Very early Saturday morning, I drove thirty minutes to the local train station where I parked and took the train to London’s King’s Cross Station. If you’ve never been to King’s Cross, there is nearly everything you can imagine from shopping to restaurants right there. I arrived early enough to grab coffee and breakfast before I walked over to St. Pancras International.

Check-in at St. Pancras was a lot like an airplane. They didn’t have the liquids restrictions but you had customs, of course, and you do have an x-ray for your bags. Only difference was they had a tray for my coffee while I went through the security check and I got it back on the other side.

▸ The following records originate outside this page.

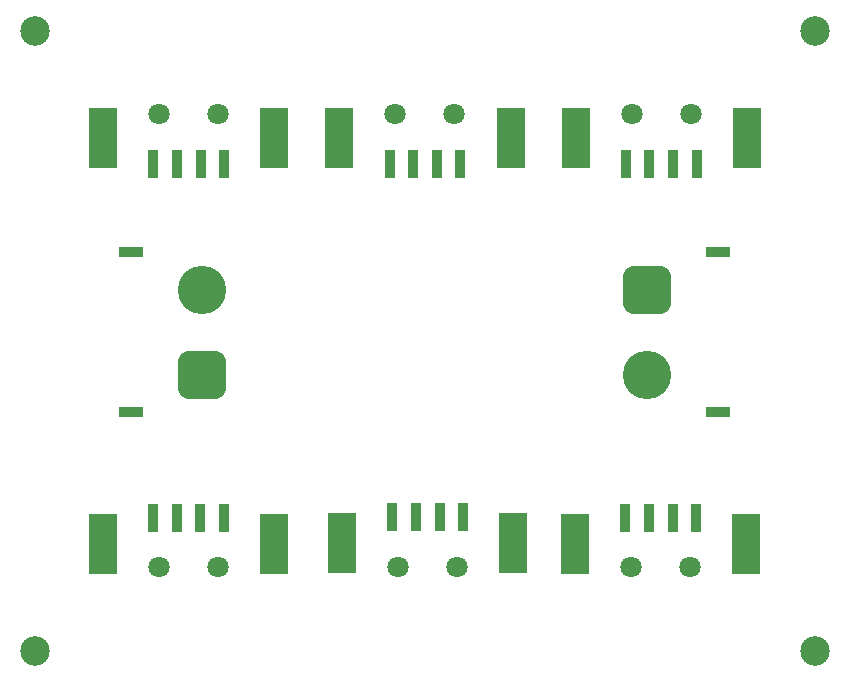
<source format=gbr>
%TF.GenerationSoftware,KiCad,Pcbnew,8.0.6*%
%TF.CreationDate,2025-05-08T15:46:12-04:00*%
%TF.ProjectId,5VConnectorBoard,3556436f-6e6e-4656-9374-6f72426f6172,rev?*%
%TF.SameCoordinates,Original*%
%TF.FileFunction,Soldermask,Top*%
%TF.FilePolarity,Negative*%
%FSLAX46Y46*%
G04 Gerber Fmt 4.6, Leading zero omitted, Abs format (unit mm)*
G04 Created by KiCad (PCBNEW 8.0.6) date 2025-05-08 15:46:12*
%MOMM*%
%LPD*%
G01*
G04 APERTURE LIST*
G04 Aperture macros list*
%AMRoundRect*
0 Rectangle with rounded corners*
0 $1 Rounding radius*
0 $2 $3 $4 $5 $6 $7 $8 $9 X,Y pos of 4 corners*
0 Add a 4 corners polygon primitive as box body*
4,1,4,$2,$3,$4,$5,$6,$7,$8,$9,$2,$3,0*
0 Add four circle primitives for the rounded corners*
1,1,$1+$1,$2,$3*
1,1,$1+$1,$4,$5*
1,1,$1+$1,$6,$7*
1,1,$1+$1,$8,$9*
0 Add four rect primitives between the rounded corners*
20,1,$1+$1,$2,$3,$4,$5,0*
20,1,$1+$1,$4,$5,$6,$7,0*
20,1,$1+$1,$6,$7,$8,$9,0*
20,1,$1+$1,$8,$9,$2,$3,0*%
G04 Aperture macros list end*
%ADD10R,2.000000X0.900000*%
%ADD11RoundRect,1.025000X-1.025000X1.025000X-1.025000X-1.025000X1.025000X-1.025000X1.025000X1.025000X0*%
%ADD12C,4.100000*%
%ADD13C,2.500000*%
%ADD14R,0.889000X2.489200*%
%ADD15C,1.803400*%
%ADD16R,2.489200X5.156200*%
%ADD17RoundRect,1.025000X1.025000X-1.025000X1.025000X1.025000X-1.025000X1.025000X-1.025000X-1.025000X0*%
G04 APERTURE END LIST*
D10*
%TO.C,J2*%
X158850000Y-84750000D03*
X158850000Y-98250000D03*
D11*
X152850000Y-87900000D03*
D12*
X152850000Y-95100000D03*
%TD*%
D13*
%TO.C,REF\u002A\u002A*%
X101000000Y-118500000D03*
%TD*%
D14*
%TO.C,U5*%
X131250003Y-107186407D03*
X133250002Y-107186407D03*
X135250003Y-107186407D03*
X137250001Y-107186407D03*
D15*
X131750002Y-111386406D03*
X136750002Y-111386406D03*
D16*
X127000004Y-109379799D03*
X141500000Y-109379799D03*
%TD*%
D14*
%TO.C,U1*%
X117017399Y-77270101D03*
X115017400Y-77270101D03*
X113017399Y-77270101D03*
X111017401Y-77270101D03*
D15*
X116517400Y-73070102D03*
X111517400Y-73070102D03*
D16*
X121267398Y-75076709D03*
X106767402Y-75076709D03*
%TD*%
D14*
%TO.C,U3*%
X157017399Y-77270101D03*
X155017400Y-77270101D03*
X153017399Y-77270101D03*
X151017401Y-77270101D03*
D15*
X156517400Y-73070102D03*
X151517400Y-73070102D03*
D16*
X161267398Y-75076709D03*
X146767402Y-75076709D03*
%TD*%
D14*
%TO.C,U6*%
X150982601Y-107229900D03*
X152982600Y-107229900D03*
X154982601Y-107229900D03*
X156982599Y-107229900D03*
D15*
X151482600Y-111429899D03*
X156482600Y-111429899D03*
D16*
X146732602Y-109423292D03*
X161232598Y-109423292D03*
%TD*%
D10*
%TO.C,J1*%
X109150000Y-98250000D03*
X109150000Y-84750000D03*
D17*
X115150000Y-95100000D03*
D12*
X115150000Y-87900000D03*
%TD*%
D13*
%TO.C,REF\u002A\u002A*%
X101000000Y-66000000D03*
%TD*%
%TO.C,REF\u002A\u002A*%
X167000000Y-118500000D03*
%TD*%
D14*
%TO.C,U4*%
X110982601Y-107229900D03*
X112982600Y-107229900D03*
X114982601Y-107229900D03*
X116982599Y-107229900D03*
D15*
X111482600Y-111429899D03*
X116482600Y-111429899D03*
D16*
X106732602Y-109423292D03*
X121232598Y-109423292D03*
%TD*%
D14*
%TO.C,U2*%
X137017399Y-77270101D03*
X135017400Y-77270101D03*
X133017399Y-77270101D03*
X131017401Y-77270101D03*
D15*
X136517400Y-73070102D03*
X131517400Y-73070102D03*
D16*
X141267398Y-75076709D03*
X126767402Y-75076709D03*
%TD*%
D13*
%TO.C,REF\u002A\u002A*%
X167000000Y-66000000D03*
%TD*%
M02*

</source>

Eurostar, for those who aren’t familiar with it, is a high speed train that travels through the Eurotunnel to several destinations in Europe—notably Paris, Disneyland Paris, Brussels, and Amsterdam. The trip to Paris takes on average two hours and sixteen minutes and there are trains all day long. My train took longer because a train had stalled on the tracks so we stopped not far outside of Paris for them to clear it. Luckily we weren’t terribly late as a result. I do think we never accelerated to the speeds we had on the return because of the obstruction on the line. On the monitor on the return we traveled close to 300 km/h. The speed is a bit weird feeling. I don’t like to sit backwards on a normal train, and I absolutely couldn’t on the Eurostar. During the trip to Paris, I ended up sitting on the floor in a corridor rather than in my seat until a woman told me the seat beside her was free and faced forward.

The Eurostar arrives in to Gare du Nord where my husband insisted I take a taxi to where they were eating lunch. However, the woman who offered me the seat on the Eurostar warned me of taxi scams at Gare du Nord and they had several signs warning travellers of the issue when we arrived, so I bought a ticket for the metro and fumbled my way around (In all honesty, I would’ve done well if my husband hadn’t insisted I was going the wrong way!!) until I arrived at the metro stop near where they ate.

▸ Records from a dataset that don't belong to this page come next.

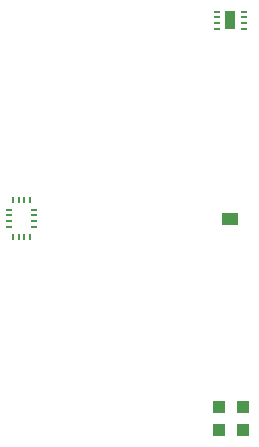
<source format=gtp>
G04 EAGLE Gerber RS-274X export*
G75*
%MOMM*%
%FSLAX34Y34*%
%LPD*%
%INTop Paste*%
%IPPOS*%
%AMOC8*
5,1,8,0,0,1.08239X$1,22.5*%
G01*
%ADD10R,0.898400X0.118400*%
%ADD11R,1.380000X1.080000*%
%ADD12R,0.500000X0.200000*%
%ADD13R,0.900000X1.600000*%
%ADD14R,0.982263X1.032263*%
%ADD15R,0.248400X0.498400*%
%ADD16R,0.498400X0.248400*%


D10*
X259076Y272966D03*
X259076Y277966D03*
X259076Y267966D03*
X289076Y272966D03*
X289076Y277966D03*
X289076Y267966D03*
D11*
X274076Y272966D03*
D12*
X285551Y433302D03*
X285551Y438302D03*
X285551Y443302D03*
X285551Y448302D03*
X263051Y448302D03*
X263051Y443302D03*
X263051Y438302D03*
X263051Y433302D03*
D13*
X274051Y440802D03*
D14*
X264575Y93786D03*
X284575Y93786D03*
X284575Y113344D03*
X264575Y113344D03*
D15*
X94857Y288914D03*
X99857Y288914D03*
X89857Y288914D03*
X104857Y288914D03*
D16*
X86857Y280664D03*
X86857Y275664D03*
X86857Y270664D03*
X86857Y265664D03*
X107857Y280664D03*
X107857Y275664D03*
X107857Y270664D03*
X107857Y265664D03*
D15*
X99857Y257414D03*
X94857Y257414D03*
X104857Y257414D03*
X89857Y257414D03*
M02*

</source>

My daughters retrieved me from the station and we made our way back where we ate gluten-free crepes and I drank more coffee. After, we simply walked around the city, soaking in the atmosphere and enjoying the scenery. We walked as much as we could around Notre Dame, walked across Pont Neuf, and passed by the Louvre on our way back to the flat where we were staying.

My husband and my oldest had found a wine bar near the flat, so the three of us topped off the evening with a glass of wine and some cheese while my younger children readied themselves for bed, which they were perfectly happy with.

 

Coming Soon: Day 2: The Louvre!!

2 thoughts on “The Expat’s Travel Guide: Day 1 in Paris!

  1. Glynis says:

    You go to some amazing places! Lucky re the warning – I know someone who was robbed like that!
    I look forward to seeing the Louvre 😊

    Like

    1. The lady on the train was amazing! I always find it funny that no one talks on the train here, but she was an exception. We chatted when she wasn’t working and had a fun time when she wasn’t stressing about making her next train since she had to travel further into France for work. I was thankful for her warning. I’ve read a lot about scams out of the airports and train stations in Europe. I’ve come to prefer public transport when we can use it. Unlike Paris and Naples, the metro in Barcelona was a lot like the tube in London, so it was super easy to navigate. (I’m way behind on my travel blogging!) Thanks, Glynis!